::: The input

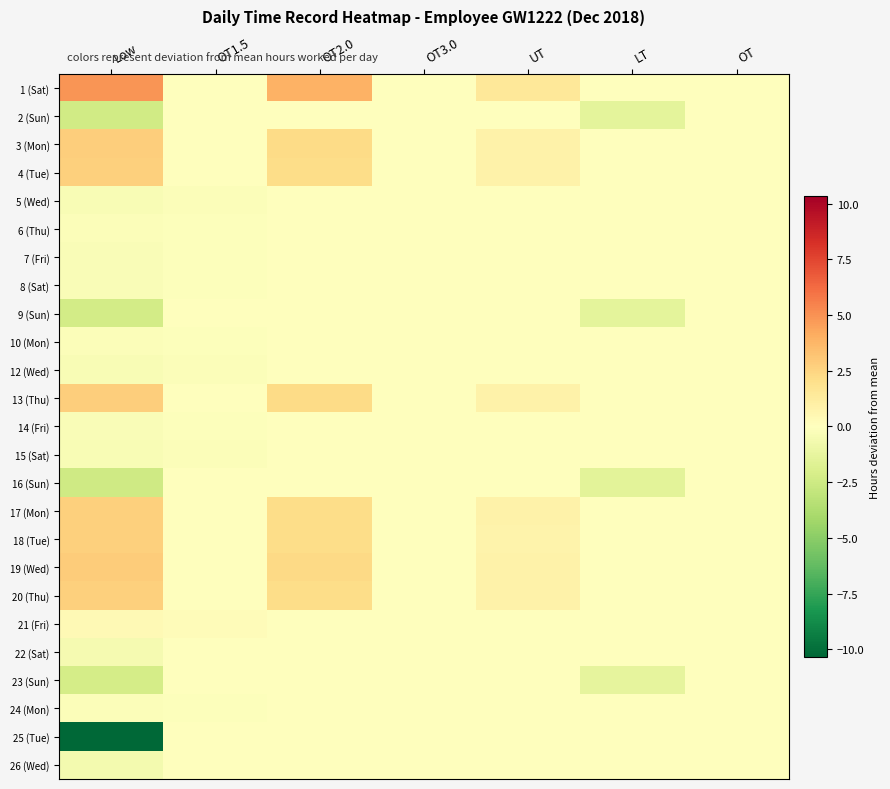

Reading right to left, extract all data points from this chart.

1 (Sat): OT=0.0	LT=0.0	UT=1.5	OT3.0=0.0	OT2.0=3.9	OT1.5=0.0	Low=4.9
2 (Sun): OT=0.0	LT=-1.4	UT=0.0	OT3.0=0.0	OT2.0=0.0	OT1.5=0.0	Low=-2.4
3 (Mon): OT=0.0	LT=0.0	UT=0.8	OT3.0=0.0	OT2.0=2.3	OT1.5=0.0	Low=2.8
4 (Tue): OT=0.0	LT=0.0	UT=0.8	OT3.0=0.0	OT2.0=2.2	OT1.5=0.0	Low=2.7
5 (Wed): OT=0.0	LT=0.0	UT=0.0	OT3.0=-0.1	OT2.0=0.0	OT1.5=-0.2	Low=-0.3
6 (Thu): OT=0.0	LT=0.0	UT=0.0	OT3.0=-0.0	OT2.0=0.0	OT1.5=-0.1	Low=-0.2
7 (Fri): OT=0.0	LT=0.0	UT=0.0	OT3.0=-0.0	OT2.0=0.0	OT1.5=-0.1	Low=-0.2
8 (Sat): OT=0.0	LT=0.0	UT=0.0	OT3.0=-0.1	OT2.0=0.0	OT1.5=-0.1	Low=-0.3
9 (Sun): OT=0.0	LT=-1.4	UT=0.0	OT3.0=0.0	OT2.0=0.0	OT1.5=0.0	Low=-2.3
10 (Mon): OT=0.0	LT=0.0	UT=0.0	OT3.0=-0.0	OT2.0=0.0	OT1.5=-0.1	Low=-0.2
12 (Wed): OT=0.0	LT=0.0	UT=0.0	OT3.0=-0.1	OT2.0=0.0	OT1.5=-0.2	Low=-0.4
13 (Thu): OT=0.0	LT=0.0	UT=0.8	OT3.0=0.0	OT2.0=2.2	OT1.5=0.0	Low=2.8
14 (Fri): OT=0.0	LT=0.0	UT=0.0	OT3.0=-0.1	OT2.0=0.0	OT1.5=-0.2	Low=-0.3
15 (Sat): OT=0.0	LT=0.0	UT=0.0	OT3.0=-0.1	OT2.0=0.0	OT1.5=-0.2	Low=-0.3
16 (Sun): OT=0.0	LT=-1.5	UT=0.0	OT3.0=0.0	OT2.0=0.0	OT1.5=0.0	Low=-2.4
17 (Mon): OT=0.0	LT=0.0	UT=0.8	OT3.0=0.0	OT2.0=2.2	OT1.5=0.0	Low=2.7
18 (Tue): OT=0.0	LT=0.0	UT=0.8	OT3.0=0.0	OT2.0=2.1	OT1.5=0.0	Low=2.7
19 (Wed): OT=0.0	LT=0.0	UT=0.9	OT3.0=0.0	OT2.0=2.3	OT1.5=0.0	Low=2.8
20 (Thu): OT=0.0	LT=0.0	UT=0.8	OT3.0=0.0	OT2.0=2.2	OT1.5=0.0	Low=2.7
21 (Fri): OT=0.0	LT=0.0	UT=0.0	OT3.0=0.1	OT2.0=0.0	OT1.5=0.2	Low=0.4
22 (Sat): OT=0.0	LT=0.0	UT=0.0	OT3.0=0.0	OT2.0=0.0	OT1.5=0.0	Low=-0.6
23 (Sun): OT=0.0	LT=-1.3	UT=0.0	OT3.0=0.0	OT2.0=0.0	OT1.5=0.0	Low=-2.2
24 (Mon): OT=0.0	LT=0.0	UT=0.0	OT3.0=-0.0	OT2.0=0.0	OT1.5=-0.1	Low=-0.2
25 (Tue): OT=0.0	LT=0.0	UT=0.0	OT3.0=0.0	OT2.0=0.0	OT1.5=0.0	Low=-11.5
26 (Wed): OT=0.0	LT=0.0	UT=0.0	OT3.0=0.0	OT2.0=0.0	OT1.5=0.0	Low=-0.6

::::::

▶ Activity: Pick out every line of the records above that contains the word "left", and copy each of those lines.

▶ Task response:
Reading right to left, extract all data points from this chart.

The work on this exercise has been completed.